Work instructions |
In the entries below, find every line with the string "surface" and copy it.

Data extracted from a collection:
----

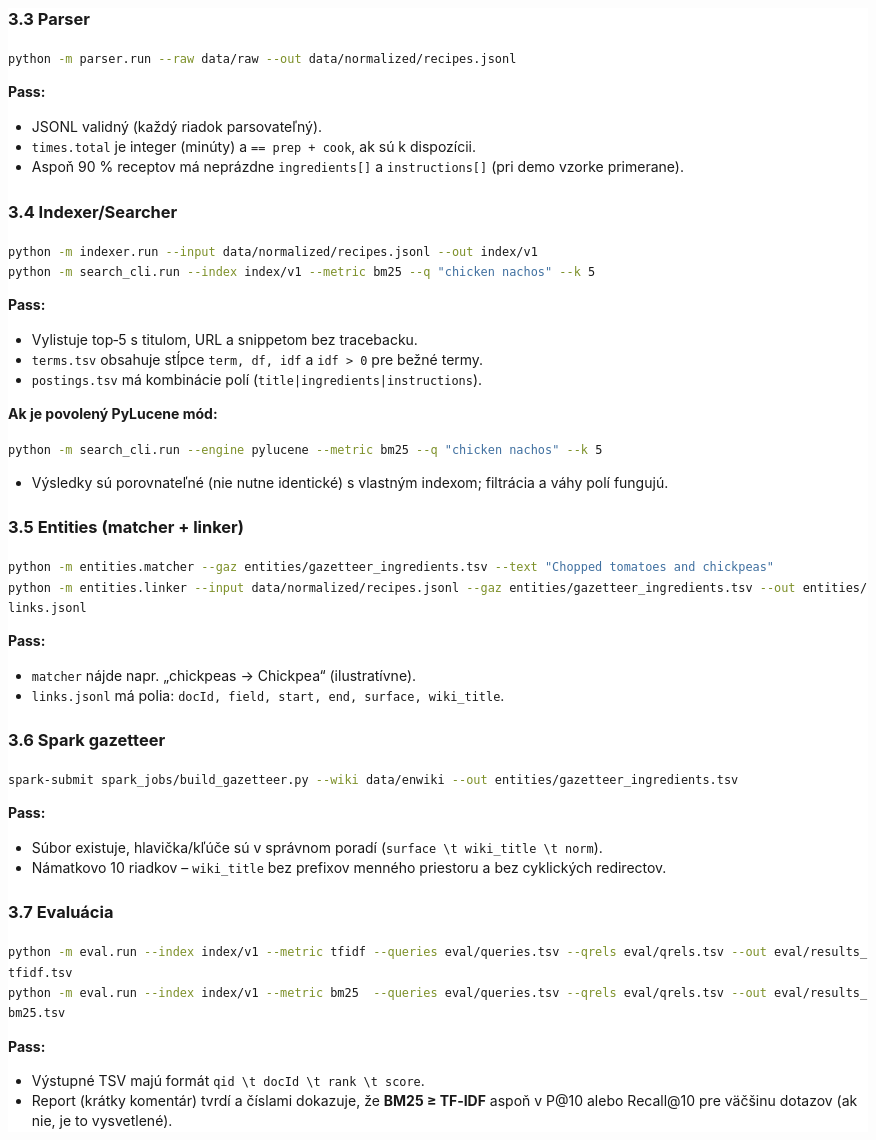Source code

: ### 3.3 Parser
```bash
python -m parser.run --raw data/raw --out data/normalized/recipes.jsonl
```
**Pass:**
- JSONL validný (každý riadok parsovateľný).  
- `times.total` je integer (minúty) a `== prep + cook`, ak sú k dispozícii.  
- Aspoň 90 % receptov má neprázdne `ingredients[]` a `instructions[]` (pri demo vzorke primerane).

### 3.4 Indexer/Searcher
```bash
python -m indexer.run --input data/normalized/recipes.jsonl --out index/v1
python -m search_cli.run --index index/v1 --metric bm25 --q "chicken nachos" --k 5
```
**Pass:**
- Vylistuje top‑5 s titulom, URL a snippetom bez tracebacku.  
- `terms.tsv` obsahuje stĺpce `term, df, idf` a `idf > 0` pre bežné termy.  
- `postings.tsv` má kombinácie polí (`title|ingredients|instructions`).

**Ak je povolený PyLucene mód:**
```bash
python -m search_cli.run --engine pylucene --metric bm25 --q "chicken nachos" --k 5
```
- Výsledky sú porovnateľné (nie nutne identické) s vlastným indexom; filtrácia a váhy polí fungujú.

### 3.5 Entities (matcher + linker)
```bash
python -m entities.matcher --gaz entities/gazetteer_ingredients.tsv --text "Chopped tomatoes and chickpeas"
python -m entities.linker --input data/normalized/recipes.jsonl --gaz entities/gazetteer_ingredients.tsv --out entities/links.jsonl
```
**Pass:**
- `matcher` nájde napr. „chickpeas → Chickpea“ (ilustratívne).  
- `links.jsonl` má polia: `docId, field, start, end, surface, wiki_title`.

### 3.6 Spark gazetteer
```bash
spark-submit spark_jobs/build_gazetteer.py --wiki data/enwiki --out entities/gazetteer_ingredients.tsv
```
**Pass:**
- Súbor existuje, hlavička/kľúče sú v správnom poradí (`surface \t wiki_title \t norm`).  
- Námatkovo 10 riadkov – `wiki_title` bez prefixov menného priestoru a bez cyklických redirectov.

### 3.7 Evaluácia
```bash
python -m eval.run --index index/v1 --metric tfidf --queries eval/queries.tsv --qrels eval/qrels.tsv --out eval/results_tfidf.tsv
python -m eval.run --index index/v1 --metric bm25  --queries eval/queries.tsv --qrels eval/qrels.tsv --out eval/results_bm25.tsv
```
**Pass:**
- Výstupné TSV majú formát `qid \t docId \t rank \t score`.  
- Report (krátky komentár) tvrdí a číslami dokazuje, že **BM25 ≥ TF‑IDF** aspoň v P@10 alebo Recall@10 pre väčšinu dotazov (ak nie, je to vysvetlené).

----

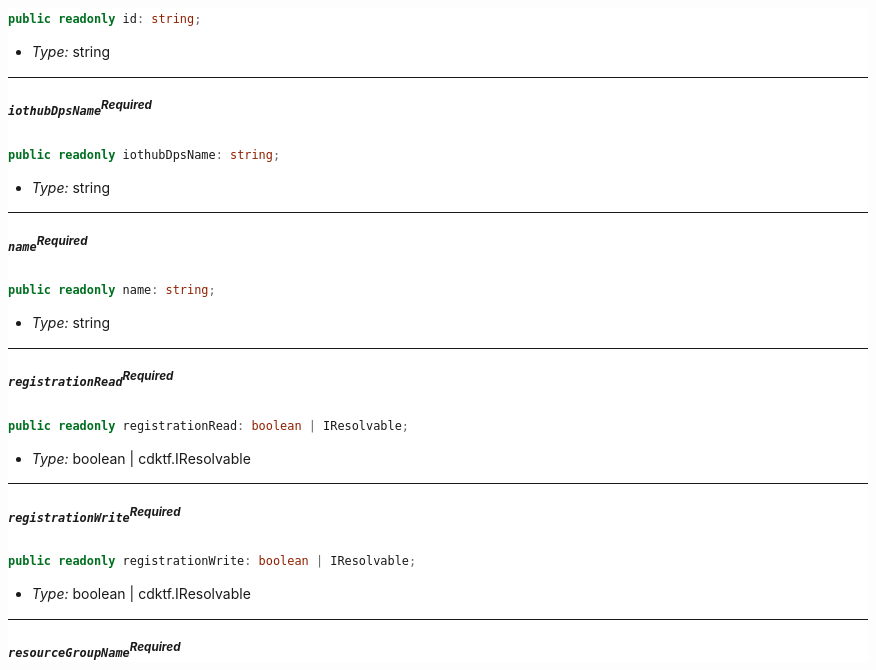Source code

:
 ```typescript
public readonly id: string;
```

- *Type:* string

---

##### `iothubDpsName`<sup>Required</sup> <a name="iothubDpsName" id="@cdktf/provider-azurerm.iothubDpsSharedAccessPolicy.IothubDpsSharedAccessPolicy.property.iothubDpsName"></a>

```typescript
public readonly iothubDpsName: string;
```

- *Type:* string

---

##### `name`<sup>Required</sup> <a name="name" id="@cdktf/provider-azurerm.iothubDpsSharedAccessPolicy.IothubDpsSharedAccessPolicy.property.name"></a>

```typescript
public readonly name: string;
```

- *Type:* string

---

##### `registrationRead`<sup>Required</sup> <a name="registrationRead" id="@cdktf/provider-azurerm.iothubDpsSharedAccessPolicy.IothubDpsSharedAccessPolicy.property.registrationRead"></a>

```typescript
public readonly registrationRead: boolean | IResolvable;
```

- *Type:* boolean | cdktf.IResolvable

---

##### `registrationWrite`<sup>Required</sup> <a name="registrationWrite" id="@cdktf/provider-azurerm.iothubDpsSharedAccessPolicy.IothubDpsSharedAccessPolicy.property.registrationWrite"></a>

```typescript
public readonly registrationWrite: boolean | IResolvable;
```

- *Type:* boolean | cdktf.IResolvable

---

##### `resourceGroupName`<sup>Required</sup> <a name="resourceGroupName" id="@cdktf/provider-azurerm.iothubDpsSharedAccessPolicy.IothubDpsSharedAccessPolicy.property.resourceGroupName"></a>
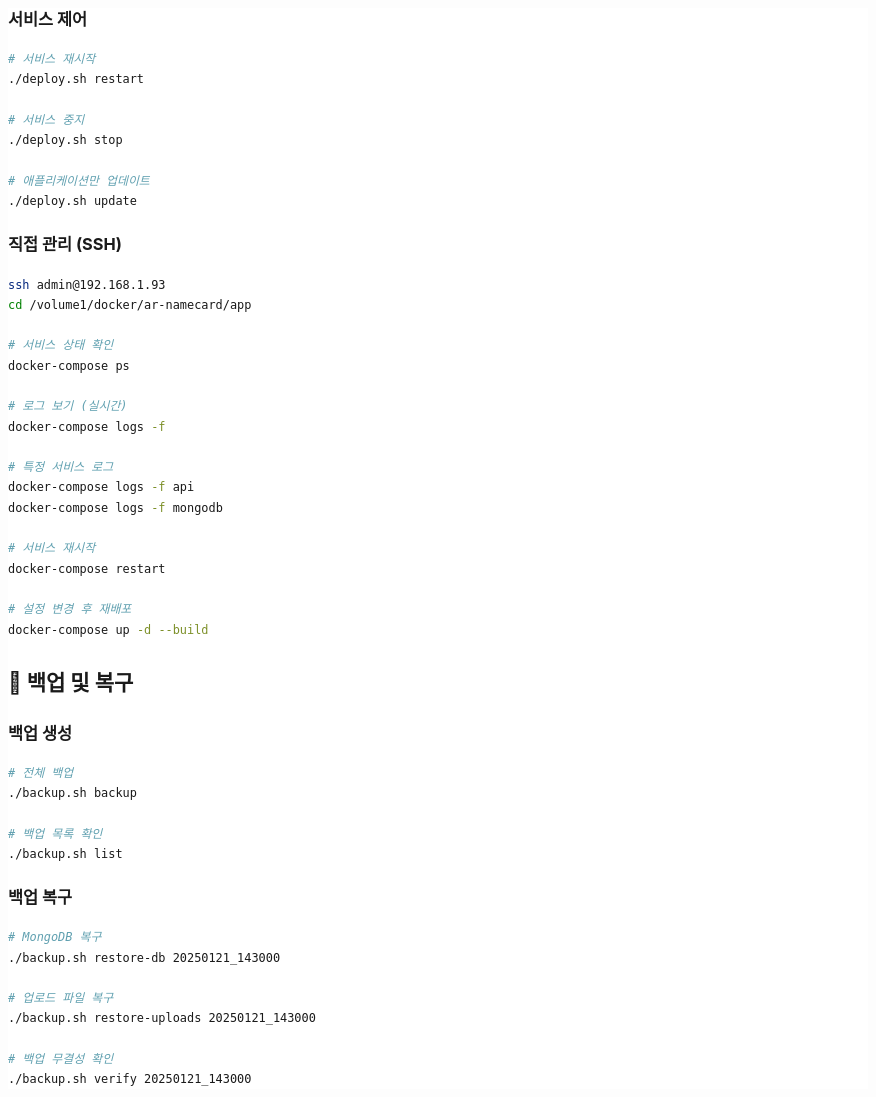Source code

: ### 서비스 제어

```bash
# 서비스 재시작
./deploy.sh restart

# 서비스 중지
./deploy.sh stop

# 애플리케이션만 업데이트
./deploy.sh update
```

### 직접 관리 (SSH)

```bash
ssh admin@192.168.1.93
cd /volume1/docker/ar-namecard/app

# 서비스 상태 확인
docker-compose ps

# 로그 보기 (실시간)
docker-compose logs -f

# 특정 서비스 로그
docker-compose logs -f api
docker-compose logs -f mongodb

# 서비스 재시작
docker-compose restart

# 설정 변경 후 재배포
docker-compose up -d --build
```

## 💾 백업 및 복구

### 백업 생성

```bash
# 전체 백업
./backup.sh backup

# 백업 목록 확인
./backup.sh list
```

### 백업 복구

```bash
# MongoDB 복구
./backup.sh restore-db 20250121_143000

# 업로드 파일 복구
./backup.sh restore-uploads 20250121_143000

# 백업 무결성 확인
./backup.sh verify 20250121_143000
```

----

Result |
- `links.jsonl` má polia: `docId, field, start, end, surface, wiki_title`.
- Súbor existuje, hlavička/kľúče sú v správnom poradí (`surface \t wiki_title \t norm`).  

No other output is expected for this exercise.